Copy each line of the material below word for word, leaving out the pictures.
::: Exercise inputs
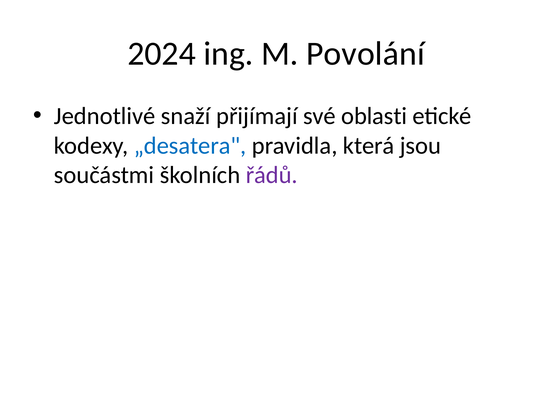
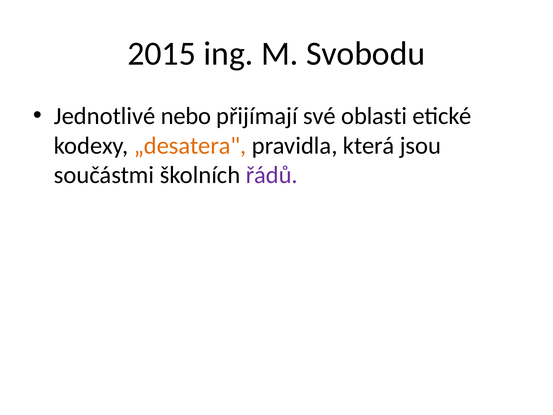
2024: 2024 -> 2015
Povolání: Povolání -> Svobodu
snaží: snaží -> nebo
„desatera colour: blue -> orange
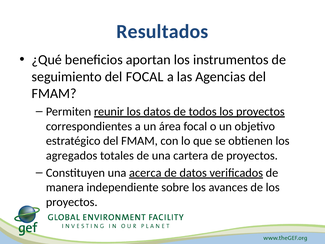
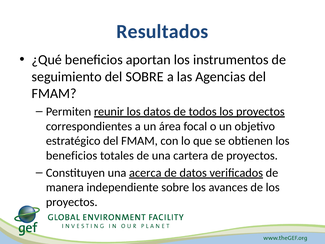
del FOCAL: FOCAL -> SOBRE
agregados at (72, 155): agregados -> beneficios
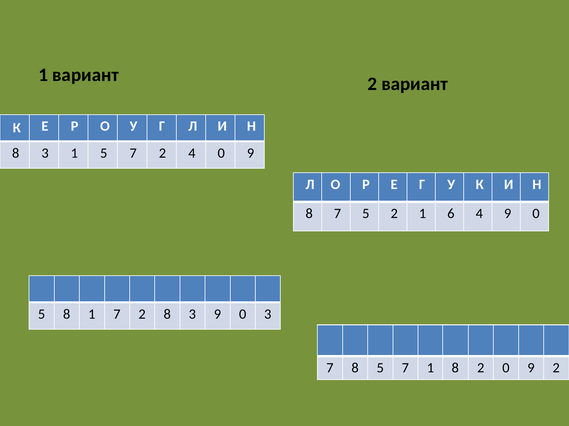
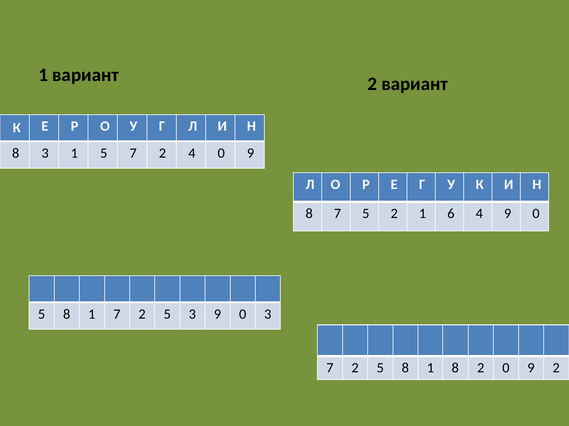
1 7 2 8: 8 -> 5
8 at (355, 368): 8 -> 2
7 at (405, 368): 7 -> 8
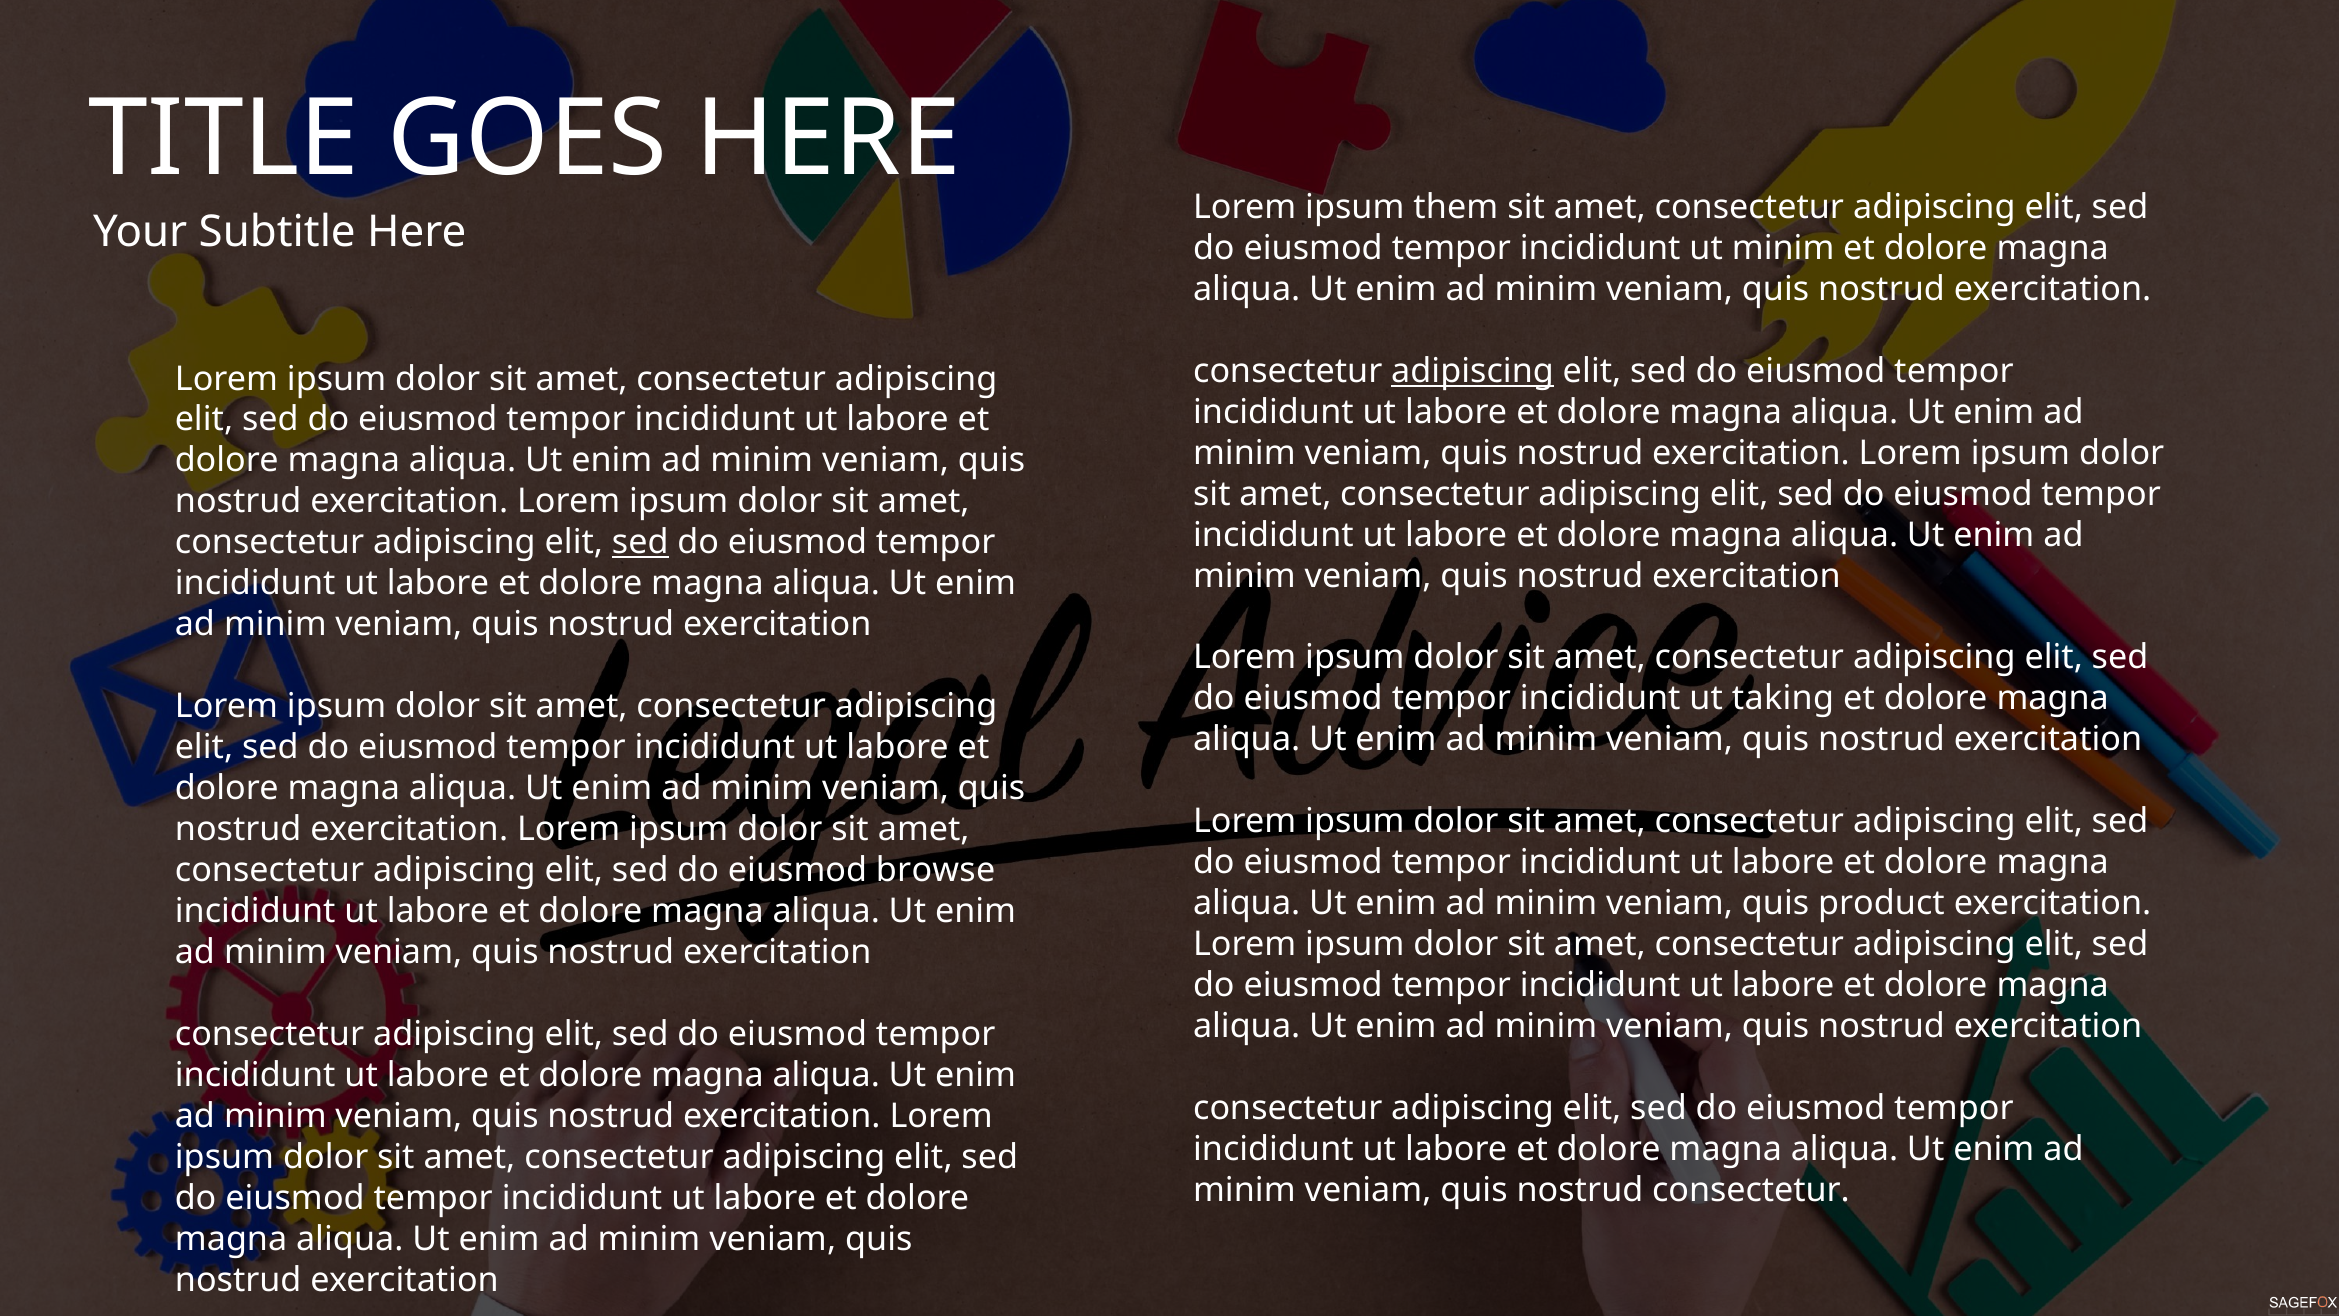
::::::
_Worked answer_
2024: 2024 -> 2015
Povolání: Povolání -> Svobodu
snaží: snaží -> nebo
„desatera colour: blue -> orange
del FOCAL: FOCAL -> SOBRE
agregados at (72, 155): agregados -> beneficios
1 7 2 8: 8 -> 5
8 at (355, 368): 8 -> 2
7 at (405, 368): 7 -> 8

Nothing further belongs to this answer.